From the passenger’s perspective, ride-hailing services like Uber and Lyft offer a preview of what self-driving cars are supposed to deliver. You tap the button and summon a vehicle, and it takes you to your pre-entered destination. Yes, there’s a person in there, but now you can opt for a “quiet” ride, silencing the human who just happens to be sitting in the driver’s seat.

In New York City alone, more than than 620,000 daily trips are made like this. And, from what researchers have observed, the external impacts of this surge also hint at what the autonomous future has in store. In exchange for seamless, low-cost, car-based transport, cities across the U.S. are seeing congestion worsening, public transit ridership dipping, and more vehicle-miles wearing down roads—some of the worst-case stuff that futurists predict for when hailing a robo-car is even cheaper and easier.

So, given what they already know, city officials are surely taking steps to steer us away from an all-autonomous gridlocked hellscape—right?

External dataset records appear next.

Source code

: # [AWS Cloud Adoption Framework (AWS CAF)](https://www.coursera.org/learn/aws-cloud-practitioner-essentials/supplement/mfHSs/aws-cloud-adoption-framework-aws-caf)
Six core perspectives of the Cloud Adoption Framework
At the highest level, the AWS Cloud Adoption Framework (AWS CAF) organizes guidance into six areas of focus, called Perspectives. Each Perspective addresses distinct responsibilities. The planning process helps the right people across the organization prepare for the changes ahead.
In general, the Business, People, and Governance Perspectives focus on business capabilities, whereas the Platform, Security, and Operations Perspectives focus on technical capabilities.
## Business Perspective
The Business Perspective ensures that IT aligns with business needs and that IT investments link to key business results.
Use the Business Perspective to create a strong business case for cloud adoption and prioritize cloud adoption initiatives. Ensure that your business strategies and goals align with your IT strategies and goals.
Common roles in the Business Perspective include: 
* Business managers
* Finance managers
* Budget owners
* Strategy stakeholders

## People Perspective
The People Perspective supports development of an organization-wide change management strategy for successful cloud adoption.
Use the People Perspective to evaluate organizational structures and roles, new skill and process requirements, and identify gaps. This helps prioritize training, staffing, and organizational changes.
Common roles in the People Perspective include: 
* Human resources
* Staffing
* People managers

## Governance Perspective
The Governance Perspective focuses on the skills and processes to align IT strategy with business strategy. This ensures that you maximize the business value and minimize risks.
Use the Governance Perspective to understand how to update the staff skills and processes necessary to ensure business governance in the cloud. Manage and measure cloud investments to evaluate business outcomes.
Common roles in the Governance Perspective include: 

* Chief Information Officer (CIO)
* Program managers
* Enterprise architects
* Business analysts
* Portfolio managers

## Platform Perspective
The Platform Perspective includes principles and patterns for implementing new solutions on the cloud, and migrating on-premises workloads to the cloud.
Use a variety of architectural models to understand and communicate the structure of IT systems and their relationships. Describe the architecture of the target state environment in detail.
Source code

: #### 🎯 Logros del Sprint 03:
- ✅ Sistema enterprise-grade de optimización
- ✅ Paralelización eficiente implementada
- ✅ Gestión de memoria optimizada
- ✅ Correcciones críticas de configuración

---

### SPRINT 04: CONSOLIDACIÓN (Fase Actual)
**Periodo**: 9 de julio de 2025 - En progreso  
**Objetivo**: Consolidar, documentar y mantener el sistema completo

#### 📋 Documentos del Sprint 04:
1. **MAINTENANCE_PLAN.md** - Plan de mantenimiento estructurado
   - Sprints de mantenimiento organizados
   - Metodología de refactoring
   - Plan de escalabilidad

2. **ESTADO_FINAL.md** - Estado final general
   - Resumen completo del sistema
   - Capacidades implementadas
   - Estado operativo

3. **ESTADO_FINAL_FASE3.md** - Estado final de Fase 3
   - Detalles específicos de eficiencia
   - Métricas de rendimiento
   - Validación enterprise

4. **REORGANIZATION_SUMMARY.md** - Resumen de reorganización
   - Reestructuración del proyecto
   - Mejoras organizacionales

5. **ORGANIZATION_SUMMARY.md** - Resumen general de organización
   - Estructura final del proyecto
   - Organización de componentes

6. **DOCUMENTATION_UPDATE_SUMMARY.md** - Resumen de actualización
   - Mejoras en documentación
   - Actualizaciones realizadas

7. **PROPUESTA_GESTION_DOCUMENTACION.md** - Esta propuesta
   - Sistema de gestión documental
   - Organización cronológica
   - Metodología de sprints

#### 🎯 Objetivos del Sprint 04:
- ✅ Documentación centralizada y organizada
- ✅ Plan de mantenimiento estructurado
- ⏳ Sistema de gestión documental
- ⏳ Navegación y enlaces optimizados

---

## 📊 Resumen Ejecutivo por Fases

Alas, no. According to a new study published in the Journal of the American Planning Association, very few local leaders are working to anticipate the effects of self-driving cars. And though the arrival of these vehicles en masse could still be decades away, the authors write that now is a rare window of opportunity for cities to write policies that tackle both the unwanted effects of AVs as well as other big civic challenges.